* GESTELLTE AUFGABE 1
Wo sitzt Moritz von Uslar laut dem Interview über seine Meldungen aus dem Wald, während er die Fragen beantwortet?
* GESTELLTE AUFGABE 2
Setze das Interview mit Moritz von Uslar über seine Meldungen aus dem Wald im Anschluss an die zuletzt gestellte Frage fort.

* TEXTABSCHNITT

┌──

Interview mit Moritz von Uslar zu Meldungen aus dem Wald (MadW)

Frankfurt/M., Zürich, 26. Juni 2025, 08:47 | von Charlemagne

Der Umblätterer: Gar nicht einfach, in so ein Interview reinzufinden, daher vorneweg erstmal ganz locker: Wie geht’s Dir gerade, Moritz, und wo beantwortest Du diese Fragen?

Moritz von Uslar: Es geht: entsetzlich gut. Danke der Nachfrage. Sitze hinter geschlossenen Rollläden in Zürich-Seefeld. Draußen 32 Grad.

Der Umblätterer: Seit gut einem Jahr schreibst Du Deine Meldungen aus dem Wald. Fränkischer Alltag zwischen Borkenkäfer und Schützenverein. Wie bist Du da drauf gekommen, in den Wald zu gehen und für alle mitzuschreiben?

└──

* VORGEGEBENES MATERIAL
┌──

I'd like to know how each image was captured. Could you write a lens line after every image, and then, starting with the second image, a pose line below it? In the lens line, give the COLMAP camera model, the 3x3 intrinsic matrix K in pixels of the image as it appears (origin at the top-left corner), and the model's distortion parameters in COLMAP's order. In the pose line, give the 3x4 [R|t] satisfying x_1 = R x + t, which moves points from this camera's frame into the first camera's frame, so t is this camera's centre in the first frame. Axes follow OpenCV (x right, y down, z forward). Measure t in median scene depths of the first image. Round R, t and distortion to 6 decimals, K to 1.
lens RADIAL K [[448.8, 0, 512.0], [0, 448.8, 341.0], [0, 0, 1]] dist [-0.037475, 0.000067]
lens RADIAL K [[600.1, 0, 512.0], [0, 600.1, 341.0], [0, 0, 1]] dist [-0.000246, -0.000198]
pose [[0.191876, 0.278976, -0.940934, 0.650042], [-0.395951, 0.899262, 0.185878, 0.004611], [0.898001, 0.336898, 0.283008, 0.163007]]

└──

* LÖSUNG DER ÜBUNG 1
Hinter geschlossenen Rollläden in Zürich-Seefeld.

* LÖSUNG DER ÜBUNG 2
Moritz von Uslar: Ich denke ja, schon immer: Ideen werden überschätzt. Die wichtigen Dinge liegen logisch vor einem, praktisch unter dem Niveau des viel gesuchten guten Einfalls. Man muss nur zugreifen, sagen, was ist (Rudolf Augstein). Ich bin im Wald, ich möchte warm bleiben im Prozess des Schreibens, ich bin so weit von allem weg, dass sich das Beschreiben des Alltags wie Meldungen vom Mond anfühlt – ich schreibe also, folglich: Meldungen aus dem Wald.

Der Umblätterer: Du kannst deine Texte jetzt einfach raushauen, ohne Abgabetermine und Lektorat: angenehm easy oder fehlt Dir da jetzt was? Stichwort: Produktionsphantomschmerz?

Moritz von Uslar: Abgabetermine sind pervers und gleichzeitig gut und eben produktiv, genau – ich könnte Romane darüber verfassen, wie der böse Druck des Abgabetermins viel verhindert hat und gleichzeitig, eben oft unter Schmerzen, dabei hilft, Widerstände zu überwinden und überhaupt in den ersten Absatz hineinzufinden. Nach 35 Jahren Journalismus und Nahkampf mit dem Abgabetermin, bin ich derzeit offengestanden einfach nur froh darüber, dass es und wie gut es auch ohne äußeren Druck geht.

Der Umblätterer: Ganz egal, ob Du dich aus dem Flixbus, Berlin Mitte oder Tennessee meldest, man erkennt dich immer sofort wieder. Größtes Talent: einfach drauflosschreiben und wissen, der SOUND wird’s schon richten?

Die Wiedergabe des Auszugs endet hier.